━━ DATA TO EXAMINE

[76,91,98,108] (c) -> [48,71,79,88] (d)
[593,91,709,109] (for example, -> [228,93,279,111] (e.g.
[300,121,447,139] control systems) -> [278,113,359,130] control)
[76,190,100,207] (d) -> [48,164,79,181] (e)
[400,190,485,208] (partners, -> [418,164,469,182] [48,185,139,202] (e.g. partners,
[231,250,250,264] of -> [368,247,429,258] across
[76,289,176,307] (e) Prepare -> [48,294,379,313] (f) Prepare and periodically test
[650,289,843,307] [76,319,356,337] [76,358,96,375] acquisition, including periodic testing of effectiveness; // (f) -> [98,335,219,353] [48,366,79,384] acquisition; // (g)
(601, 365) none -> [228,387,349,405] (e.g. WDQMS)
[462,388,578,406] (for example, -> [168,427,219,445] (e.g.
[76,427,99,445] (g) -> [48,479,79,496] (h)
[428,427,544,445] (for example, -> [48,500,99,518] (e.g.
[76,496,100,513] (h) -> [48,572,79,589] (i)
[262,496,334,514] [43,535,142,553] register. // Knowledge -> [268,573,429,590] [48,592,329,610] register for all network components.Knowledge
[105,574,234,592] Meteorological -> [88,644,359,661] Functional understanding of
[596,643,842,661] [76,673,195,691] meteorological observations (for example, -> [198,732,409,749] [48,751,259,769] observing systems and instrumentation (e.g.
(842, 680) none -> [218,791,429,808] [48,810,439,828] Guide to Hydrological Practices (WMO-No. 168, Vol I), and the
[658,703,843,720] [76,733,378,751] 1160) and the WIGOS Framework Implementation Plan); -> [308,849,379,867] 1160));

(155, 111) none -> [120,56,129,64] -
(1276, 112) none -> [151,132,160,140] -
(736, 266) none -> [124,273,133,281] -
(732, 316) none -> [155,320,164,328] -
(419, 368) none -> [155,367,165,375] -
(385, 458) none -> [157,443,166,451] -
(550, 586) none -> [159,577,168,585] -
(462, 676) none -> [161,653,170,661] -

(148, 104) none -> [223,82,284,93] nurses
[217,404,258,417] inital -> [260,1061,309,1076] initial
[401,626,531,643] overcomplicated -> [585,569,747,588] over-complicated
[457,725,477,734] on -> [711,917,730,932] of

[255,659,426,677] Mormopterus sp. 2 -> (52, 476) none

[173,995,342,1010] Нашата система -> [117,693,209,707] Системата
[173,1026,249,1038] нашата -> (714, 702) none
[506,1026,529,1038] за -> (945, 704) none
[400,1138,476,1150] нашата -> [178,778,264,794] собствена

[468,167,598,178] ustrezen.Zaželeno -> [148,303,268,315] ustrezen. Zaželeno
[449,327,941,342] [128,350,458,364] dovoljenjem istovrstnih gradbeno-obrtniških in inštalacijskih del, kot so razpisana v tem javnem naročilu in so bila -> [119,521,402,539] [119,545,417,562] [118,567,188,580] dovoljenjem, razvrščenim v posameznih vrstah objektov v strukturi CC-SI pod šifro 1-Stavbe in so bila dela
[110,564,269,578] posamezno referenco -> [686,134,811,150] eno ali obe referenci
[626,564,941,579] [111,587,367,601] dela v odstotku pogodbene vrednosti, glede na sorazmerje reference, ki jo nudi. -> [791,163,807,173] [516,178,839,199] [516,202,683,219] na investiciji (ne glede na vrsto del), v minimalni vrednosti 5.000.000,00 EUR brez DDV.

━━━━

EXERCISE OBJECTIVE:
The required output is the entries from their opening line through the line holding "[231,250,250,264] of ->", repeated exactly, with both end lines kept.

FINISHED EXERCISE:
[76,91,98,108] (c) -> [48,71,79,88] (d)
[593,91,709,109] (for example, -> [228,93,279,111] (e.g.
[300,121,447,139] control systems) -> [278,113,359,130] control)
[76,190,100,207] (d) -> [48,164,79,181] (e)
[400,190,485,208] (partners, -> [418,164,469,182] [48,185,139,202] (e.g. partners,
[231,250,250,264] of -> [368,247,429,258] across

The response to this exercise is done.